Sim, mas minha obsessão não é a Presidência. Minha obsessão é que a Venezuela mude. O tempo vai abrir as portas que ainda tenha de abrir.

BBC - Como reconciliar as "duas Venezuelas"?

Capriles - Não teremos um tempo de vingança. Minhas acusações nunca são contra o povo. Minha mentalidade não é a de Maduro, não creio em sectarismo. Não é um confronto entre povo e povo, isso acabou na Venezuela. Maduro insiste na divisão. Queremos um governo de unidade nacional.

BBC - Diga-nos três coisas que mudaria se fosse presidente.

Capriles - Comida, remédios e segurança. Quando mudar o governo, se abrirão uma infinidade de possibilidades. Um governo que gere confiança aqui começará a gerar investimentos.

BBC - O chavismo é algo que estará para sempre na Venezuela?

Capriles - O chavismo era (o ex-presidente Hugo) Chávez. O que muda são as diferenças de liderança, quem dá ênfase ao quê. Para mim, não há futuro se todos os esforços não são orientados a combater a pobreza. Estou consciente da realidade social do meu país. O que esperam os que votavam pelo chavismo? Que haja mudanças na Venezuela.
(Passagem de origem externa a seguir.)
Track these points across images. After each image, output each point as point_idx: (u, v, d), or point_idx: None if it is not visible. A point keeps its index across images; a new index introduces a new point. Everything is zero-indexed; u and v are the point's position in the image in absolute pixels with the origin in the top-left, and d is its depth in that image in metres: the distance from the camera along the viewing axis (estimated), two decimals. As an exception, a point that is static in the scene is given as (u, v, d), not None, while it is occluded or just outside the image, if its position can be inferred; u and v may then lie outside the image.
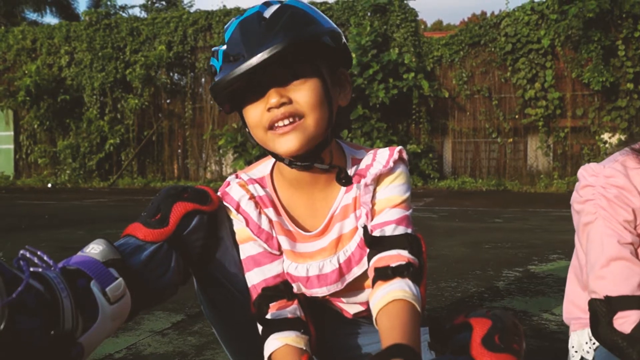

BBC - A oposição está disposta a fazer vista grossa para algumas das acusações contra membros do governo para facilitar uma mudança?

Capriles - Isso soa muito mal, como se fôssemos cúmplices. Na Venezuela, as condições de transição têm que ser debatidas com o país. Estamos conscientes de que, para que as transições sejam eficazes, ambas as partes devem fazer concessões, mas isso depende mais do governo do que de nós.